Merge correctness conditions¶

Condition	Why it matters
Same `k` across all summaries	mixing different `k` muddies the error bound; standardize `k` fleet-wide
Track per-summary `n_i`	needed to compute the final threshold `N/k`
Prune to ≤ `k - 1` after every merge	otherwise memory grows with merge fan-in
Merge is associative & commutative	enables any aggregation tree / order

Because merge is associative and commutative, you can build any reduction tree — pairwise, hierarchical, or streaming roll-up — and get the same guarantee. That property is exactly what distributed aggregation frameworks require.

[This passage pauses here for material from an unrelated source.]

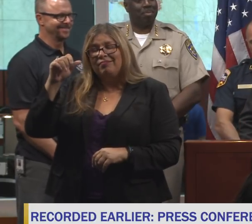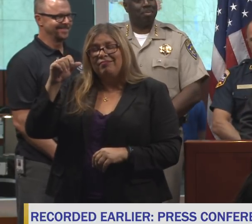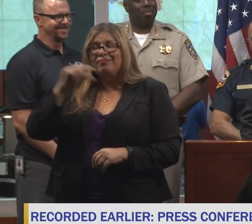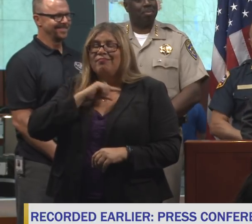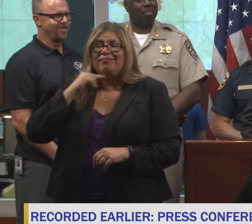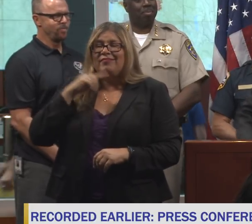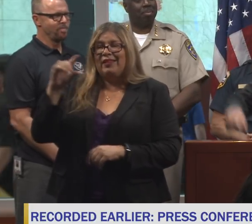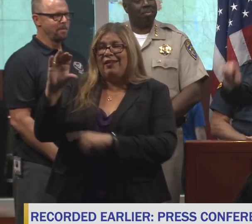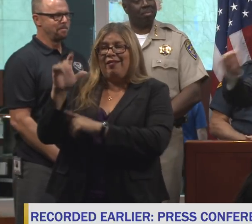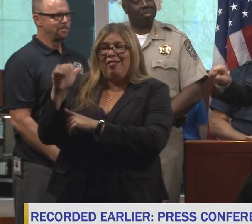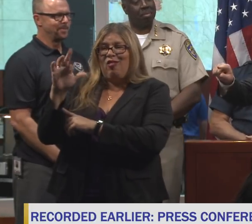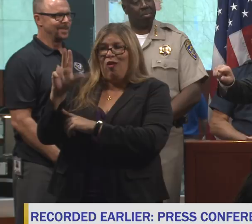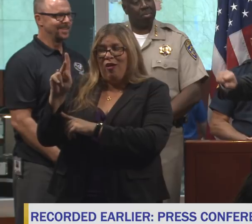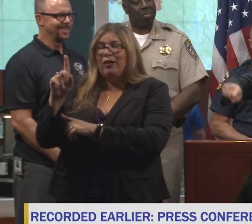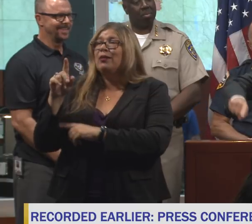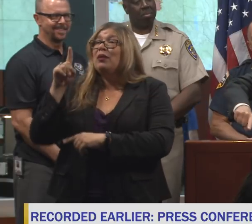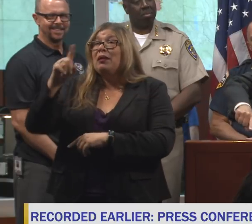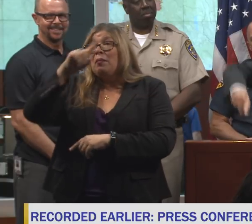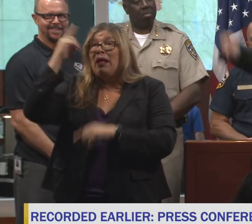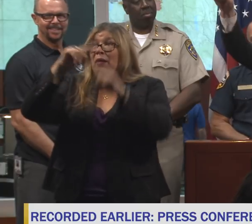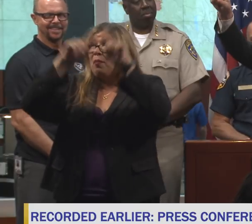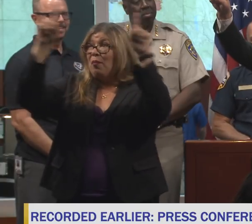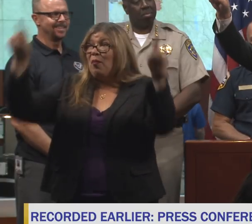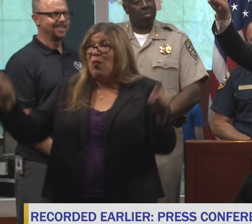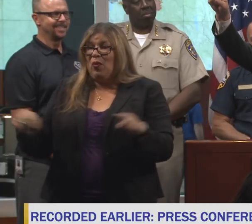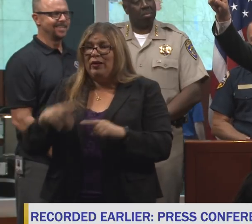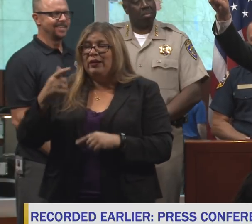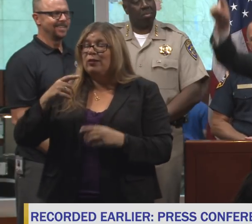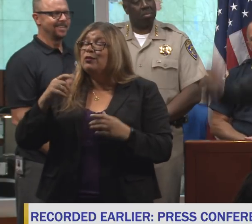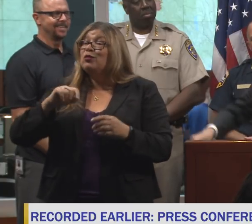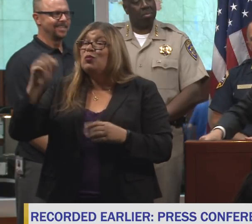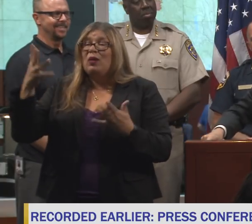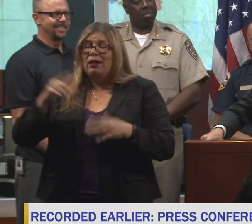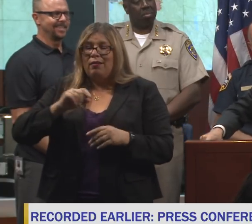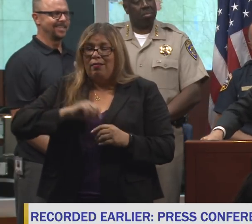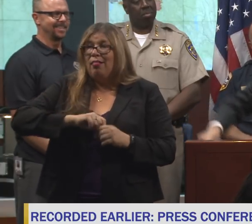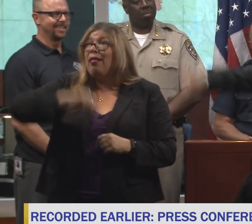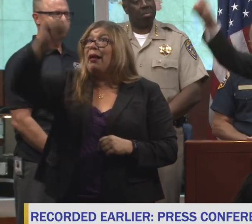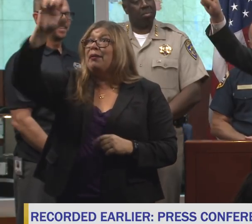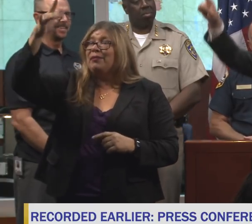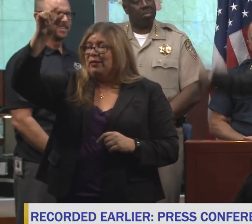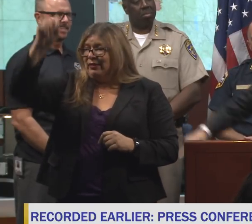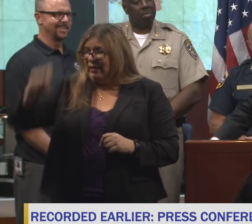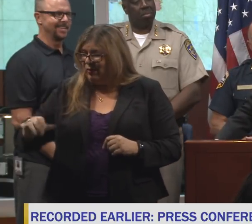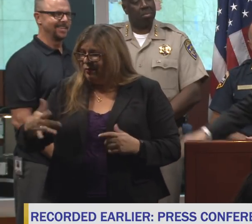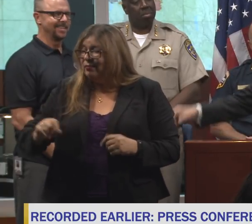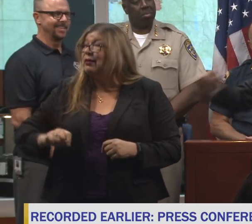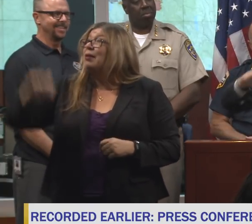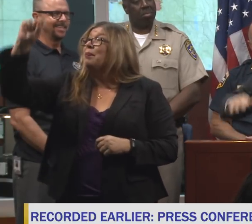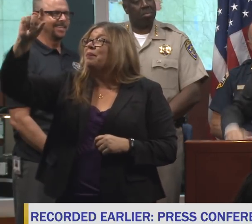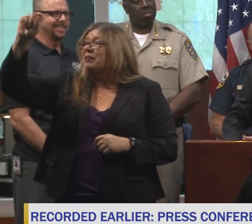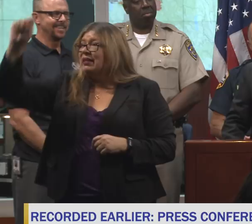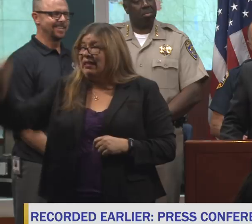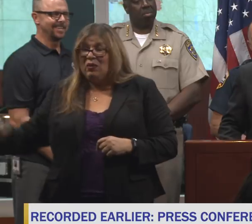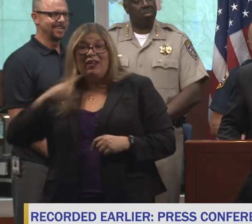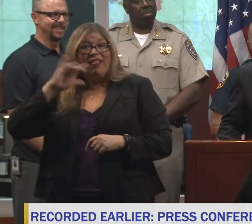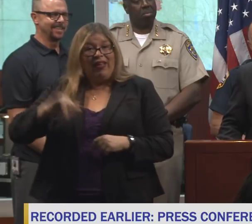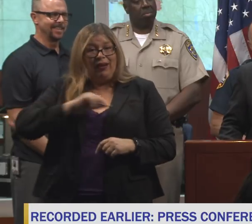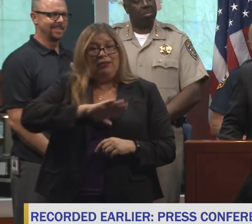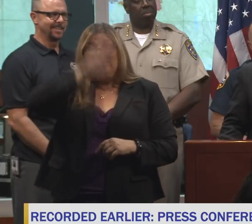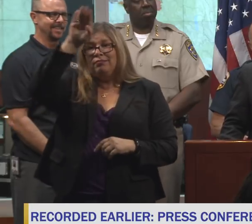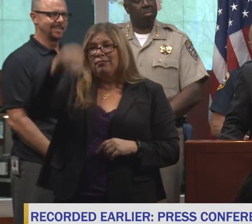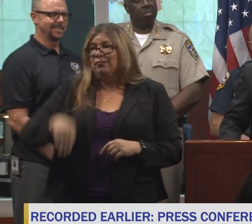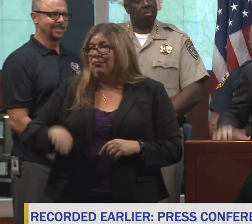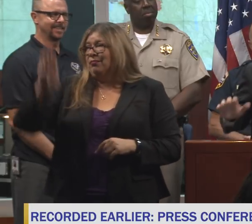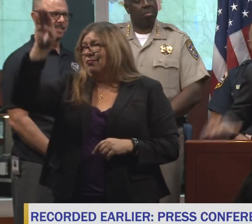Father Clark, went to the blackboard and he drew a line up and he drew a line down. And he drew up and down. And he said, that zigzag is the business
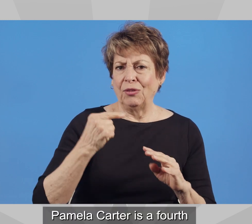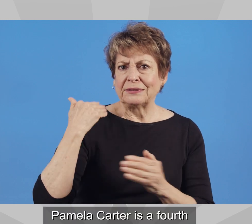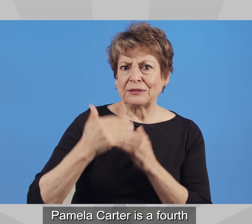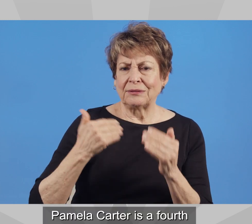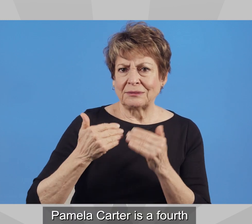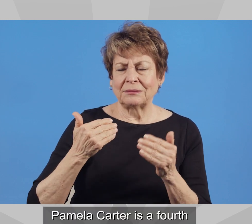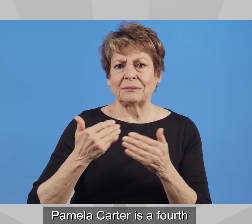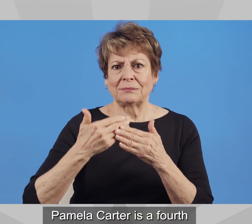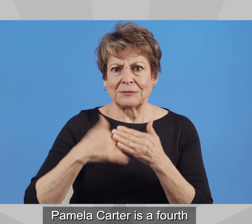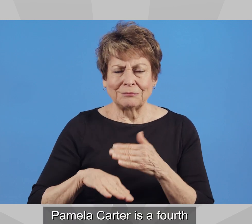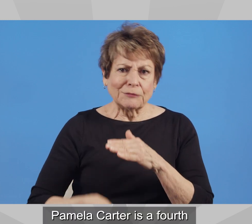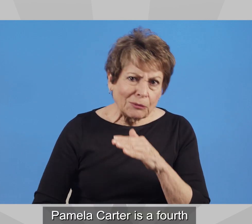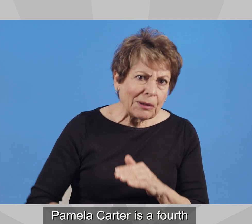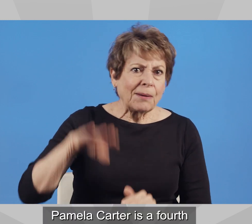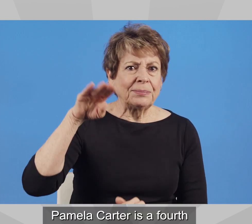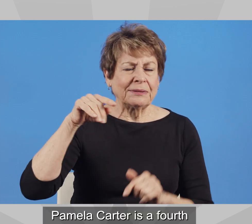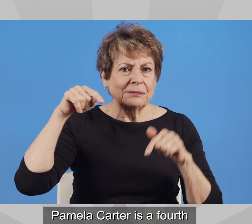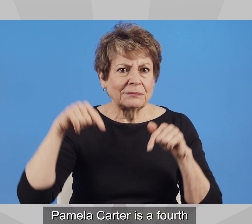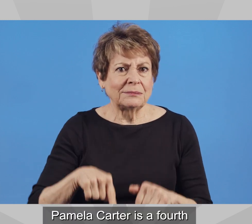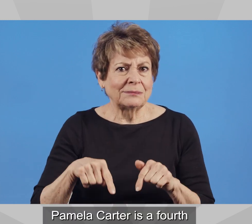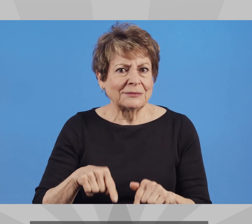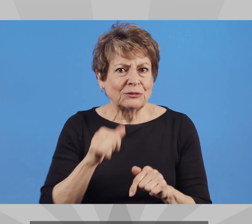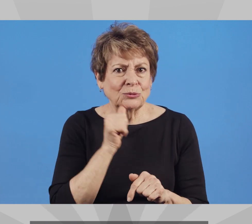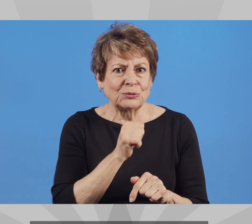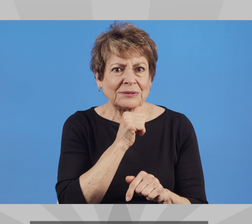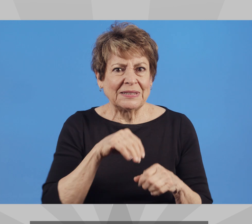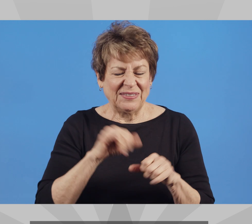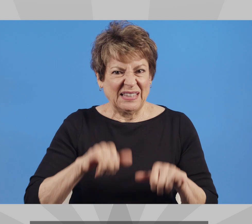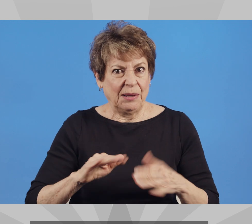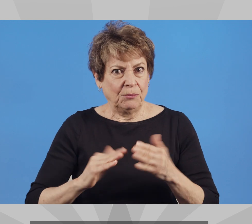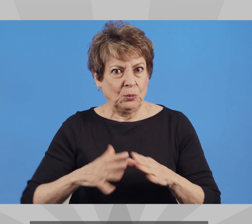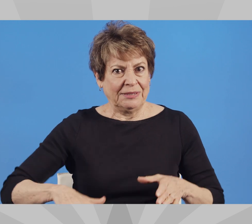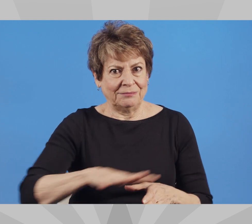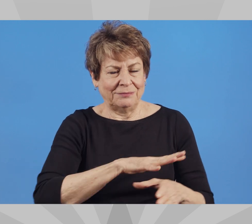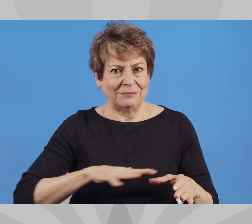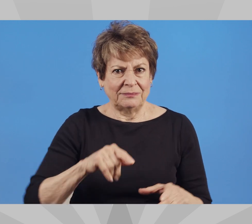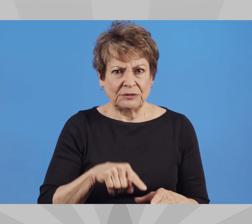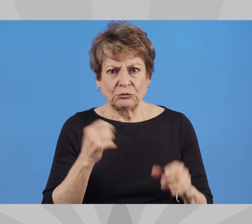Pamela Carter is a fourth-generation native Arizonan who grew up in this community.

Merge in a MapReduce / tree-aggregation topology¶

graph TD M1["Mapper 1: MG over partition 1"] --> R1["Reducer A: merge"] M2["Mapper 2: MG over partition 2"] --> R1 M3["Mapper 3: MG over partition 3"] --> R2["Reducer B: merge"] M4["Mapper 4: MG over partition 4"] --> R2 R1 --> ROOT["Root: merge -> global heavy hitters"] R2 --> ROOT

Each mapper emits a tiny O(k) summary, not raw data — so the shuffle volume is O(k × #mappers) instead of O(n). This is the decisive scalability win: the network carries summaries, and the reduce tree folds them with the merge operator. Because the guarantee depends only on the total item count N, the depth and shape of the reduce tree are irrelevant to correctness — a balanced tree (low latency) and a linear chain (simple) give identical error bounds.

A worked merge¶

With k = 3, merging S_A = {X:5, Y:3} (n_A = 12) and S_B = {X:2, Z:4} (n_B = 10):

Combine: {X:7, Y:3, Z:4} — 3 keys, ≥ k, so prune.
Prune: values sorted [7, 4, 3]; k-th largest is t = 3. Subtract: X:4, Y:0 (drop), Z:1.
Result: {X:4, Z:1}, ≤ k - 1 = 2 entries.

The merged summary over N = 22 items keeps the dominant X and obeys f(x) - N/k ≤ est(x) ≤ f(x) — the same guarantee as a single pass over the concatenated stream.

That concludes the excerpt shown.